Quand l'écume jaillissait entre ses cuisses, le sang emplissait sa bouche. La morsure était vive, presque plaisante jusqu'à ce que l'homme remarqua le sang qui recouvrait la bouche de la prostituée, le sang qui coulait de sa blessure. Morsure animale. L'Écumeuse s'effaçait, redevenait Tempest. Un sourire apitoyé se dessinait sous l'hémoglobine. La lame brillait à son poing, cisaillant la chair. Sa main libre se posait sur la bouche, étouffait les cris. « Chut. » soufflait-elle avec commisération, la lame continuant de s'abattre. Le sang giclait sur sa peau nue, dessinant d'étranges arabesques – rouge sur peau mate. « Laisse-toi faire et ça ira plus vite, oui... » Quand plus aucun souffle ne chatouillait sa paume, alors Tempest cessait. Sa lame découpait le plus proprement possible, les draps absorbant le sang.

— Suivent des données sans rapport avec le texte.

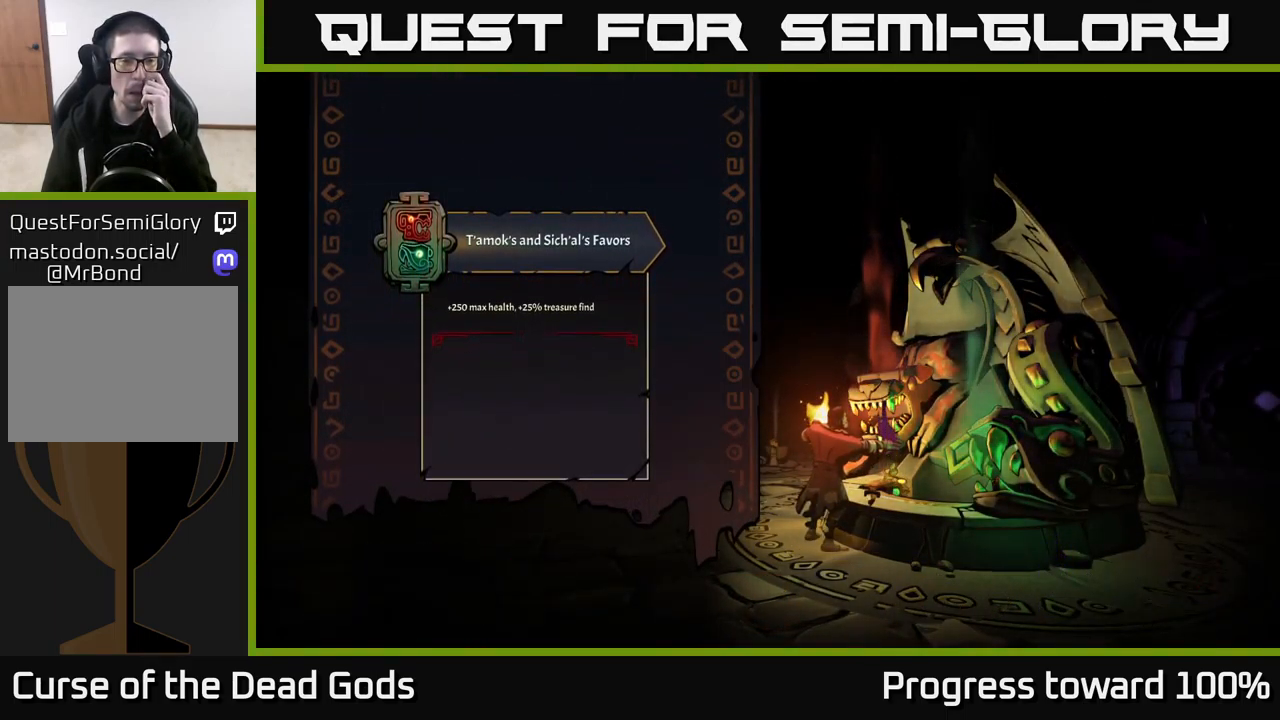
{"buttons": [], "left_stick": "center", "right_stick": "center", "events": []}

Mrs. Whale frappait à la porte pour annoncer le prochain client. L'Écumeuse se retirait laissant la viande emballée dans les draps, condamnant la chambre pour la journée. Tandis que l'eau emportait le sang dont elle était couverte, d'autres filles seraient chargées d'empaqueter le cadavre dans la réserve spécialement dédiée à leur consœur. Tempest le dévorerait au repas comme d'autres se nourrissaient de quartiers de bœuf – avec délice. Elle pouvait ainsi continuer à vivre sur terre tout en aidant Mrs. Whale à se débarrasser de certains clients gênants. La selkie n'y voyait nul mal – ce n'était qu'un prêté pour un rendu.
— C'était nécessaire.
— Vital. Sinon je serais morte. Quand nous quittons l'océan, nous ne pouvons rester qu'un temps. Quelques mois tout au plus. Sinon nous nous transformons en écume. C'est ce que m'a appris la Sorcière.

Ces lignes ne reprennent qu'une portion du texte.